De son côté, la délégation dirigée par Oviedo se mit également en route et s'arrêta à Fremona, aux environs d'Axum. Oviedo pensa qu'il réussirait à convaincre l'empereur, simplement en lui exposant la nécessité de l'unité dans la foi et l'inanité de l'argument de la fidélité aux traditions ancestrales. Oviedo entreprit même d'écrire un ouvrage intitulé: «Le primat de l'Eglise romaine». Le Négus lut attentivement l'écrit mais réagit très violemment, déclarant passible de la peine de mort quiconque oserait adhérer à l'Eglise Catholique; Oviedo en fut offensé et déclara solennellement, le 2 février 1559, que les Ethiopiens “étaient réfractaires et obstinés dans leur opposition à l'Eglise”, parce qu'ils ne voulaient pas vraiment revenir à Rome. Il accusa les Ethiopiens de rebaptiser, d'observer le sabbat et la circoncision, de refuser de manger de la viande de porc, de considérer comme pécheur l'homme marié qui osait entrer dans l'église après avoir eu des rapports avec son épouse légitime, enfin de soutenir l'unité de nature chez le Christ et de célébrer la fête de Dioscore11 . Le document en question est très bizarre: il mélange des éléments doctrinaux à d'autres de diverse nature, déjà expliqués d'ailleurs dans la Confessione Claudii.

Après l'échec de cette première mission (dans l'intervalle les Jésuites travaillèrent uniquement pour les Portugais) les fils de saint Ignace firent une autre tentative en envoyant en 1589 deux espagnols; Antonio de Monserrate et Pedro Paez, déguisés en marchands arméniens.
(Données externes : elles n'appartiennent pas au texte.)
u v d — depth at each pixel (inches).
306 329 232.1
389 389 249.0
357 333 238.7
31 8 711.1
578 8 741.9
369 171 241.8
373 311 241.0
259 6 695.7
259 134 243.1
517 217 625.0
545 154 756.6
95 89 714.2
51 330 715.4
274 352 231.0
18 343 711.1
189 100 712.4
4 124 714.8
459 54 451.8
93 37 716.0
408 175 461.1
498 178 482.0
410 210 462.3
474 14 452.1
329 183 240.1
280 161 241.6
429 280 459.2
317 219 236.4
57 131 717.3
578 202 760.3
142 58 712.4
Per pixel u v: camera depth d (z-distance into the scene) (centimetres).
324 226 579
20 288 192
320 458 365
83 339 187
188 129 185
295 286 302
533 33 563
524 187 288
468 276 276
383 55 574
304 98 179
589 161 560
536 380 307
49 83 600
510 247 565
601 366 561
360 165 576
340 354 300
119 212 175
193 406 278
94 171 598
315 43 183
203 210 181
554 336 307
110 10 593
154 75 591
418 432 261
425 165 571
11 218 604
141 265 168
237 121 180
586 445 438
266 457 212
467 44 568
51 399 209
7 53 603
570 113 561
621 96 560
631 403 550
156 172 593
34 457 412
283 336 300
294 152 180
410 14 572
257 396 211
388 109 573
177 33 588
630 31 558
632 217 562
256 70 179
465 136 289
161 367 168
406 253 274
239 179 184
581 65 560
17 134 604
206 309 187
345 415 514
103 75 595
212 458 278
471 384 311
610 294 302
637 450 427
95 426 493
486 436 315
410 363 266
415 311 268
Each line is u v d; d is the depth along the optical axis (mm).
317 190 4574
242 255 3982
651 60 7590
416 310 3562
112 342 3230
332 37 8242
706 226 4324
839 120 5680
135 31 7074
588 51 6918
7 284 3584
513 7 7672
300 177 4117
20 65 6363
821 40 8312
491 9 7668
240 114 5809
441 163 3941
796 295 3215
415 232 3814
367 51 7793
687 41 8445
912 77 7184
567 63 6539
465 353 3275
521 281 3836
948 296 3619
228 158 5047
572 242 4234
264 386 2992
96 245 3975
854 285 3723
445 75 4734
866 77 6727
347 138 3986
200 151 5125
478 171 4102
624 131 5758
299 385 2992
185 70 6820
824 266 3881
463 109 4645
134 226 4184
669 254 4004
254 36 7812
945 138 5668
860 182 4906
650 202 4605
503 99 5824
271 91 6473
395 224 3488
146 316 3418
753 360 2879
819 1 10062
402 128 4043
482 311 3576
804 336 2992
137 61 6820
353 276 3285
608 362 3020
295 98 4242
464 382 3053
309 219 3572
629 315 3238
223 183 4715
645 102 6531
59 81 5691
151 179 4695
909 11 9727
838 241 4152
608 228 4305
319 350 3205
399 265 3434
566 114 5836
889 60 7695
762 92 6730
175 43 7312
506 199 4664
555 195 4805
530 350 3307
En un premier temps, ils furent capturés et réduits en esclavage au Yémen; puis, une fois libérés, ils firent un nouvel essai et Pedro Paez fut même reçu par le Négus Zä-Dengel (1597-1607).

Paez commença par étudier le gheez, langue liturgique et officielle du pays. Il compris alors très vite que le problème de la division entre Rome et l'Eglise Ethiopienne n'était pas de caractère doctrinal, mais disciplinaire. La population éthiopienne était fière de ses propres traditions, et refusait de les abandonner. La prison avait appris au Père Paez à respecter les rythmes de l'Orient, tandis qu'une étude assidue l'avait amené à apprécier la théologie de l'Abyssinie, qui est très éloignée de la complexité de la pensée occidentale et du conceptualisme scolastique. Il apprécia aussi la piété des Ethiopiens, leur dévotion eucharistique et mariale. À la Cour il rencontra des gens cultivés, des Liq12 et des Defteras13 .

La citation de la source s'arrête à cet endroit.